* [Extracted material]
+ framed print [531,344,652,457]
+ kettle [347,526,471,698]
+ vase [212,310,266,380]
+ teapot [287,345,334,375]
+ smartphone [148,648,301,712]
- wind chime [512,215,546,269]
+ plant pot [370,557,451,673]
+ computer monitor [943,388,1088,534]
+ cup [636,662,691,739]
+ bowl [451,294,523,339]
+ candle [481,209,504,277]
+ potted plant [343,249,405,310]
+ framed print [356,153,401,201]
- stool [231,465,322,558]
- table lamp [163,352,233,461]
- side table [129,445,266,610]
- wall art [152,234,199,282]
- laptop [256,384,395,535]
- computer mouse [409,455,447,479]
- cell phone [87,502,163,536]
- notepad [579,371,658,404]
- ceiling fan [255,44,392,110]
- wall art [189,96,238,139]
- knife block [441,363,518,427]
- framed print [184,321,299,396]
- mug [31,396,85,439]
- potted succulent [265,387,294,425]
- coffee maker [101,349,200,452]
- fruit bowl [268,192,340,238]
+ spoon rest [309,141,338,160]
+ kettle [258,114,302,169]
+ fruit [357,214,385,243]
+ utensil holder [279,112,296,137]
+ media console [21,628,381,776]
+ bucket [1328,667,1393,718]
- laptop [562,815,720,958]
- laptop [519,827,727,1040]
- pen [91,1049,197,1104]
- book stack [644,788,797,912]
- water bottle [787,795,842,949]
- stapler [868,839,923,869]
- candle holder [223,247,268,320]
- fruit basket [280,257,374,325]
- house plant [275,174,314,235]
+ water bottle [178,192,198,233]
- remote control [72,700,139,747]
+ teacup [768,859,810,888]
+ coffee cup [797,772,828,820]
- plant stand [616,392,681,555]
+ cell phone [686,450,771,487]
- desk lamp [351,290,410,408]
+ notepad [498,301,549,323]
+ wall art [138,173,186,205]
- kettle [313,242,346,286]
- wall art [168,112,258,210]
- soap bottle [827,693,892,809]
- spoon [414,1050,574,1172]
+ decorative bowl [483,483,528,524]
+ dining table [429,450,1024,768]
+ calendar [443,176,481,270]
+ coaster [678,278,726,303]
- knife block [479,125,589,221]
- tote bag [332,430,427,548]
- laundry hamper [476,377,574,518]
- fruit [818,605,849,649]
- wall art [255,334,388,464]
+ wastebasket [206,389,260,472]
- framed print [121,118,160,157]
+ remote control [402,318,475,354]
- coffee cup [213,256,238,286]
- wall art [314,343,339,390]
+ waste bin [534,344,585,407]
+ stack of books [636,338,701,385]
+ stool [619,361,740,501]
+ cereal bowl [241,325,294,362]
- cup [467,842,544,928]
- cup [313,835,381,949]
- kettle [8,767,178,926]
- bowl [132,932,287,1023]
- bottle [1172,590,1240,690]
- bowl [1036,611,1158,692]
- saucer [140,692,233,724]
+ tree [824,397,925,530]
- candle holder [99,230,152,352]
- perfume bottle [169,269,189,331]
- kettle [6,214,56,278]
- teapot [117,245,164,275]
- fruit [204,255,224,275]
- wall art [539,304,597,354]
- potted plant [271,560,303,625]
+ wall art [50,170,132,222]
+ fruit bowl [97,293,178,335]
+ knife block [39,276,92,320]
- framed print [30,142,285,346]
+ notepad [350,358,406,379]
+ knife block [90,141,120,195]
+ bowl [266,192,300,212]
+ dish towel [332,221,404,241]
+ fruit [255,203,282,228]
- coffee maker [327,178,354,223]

* [Exercise description] Within the data above, pick out all lines holding the word "lamp".

* [Your solution]
- table lamp [163,352,233,461]
- desk lamp [351,290,410,408]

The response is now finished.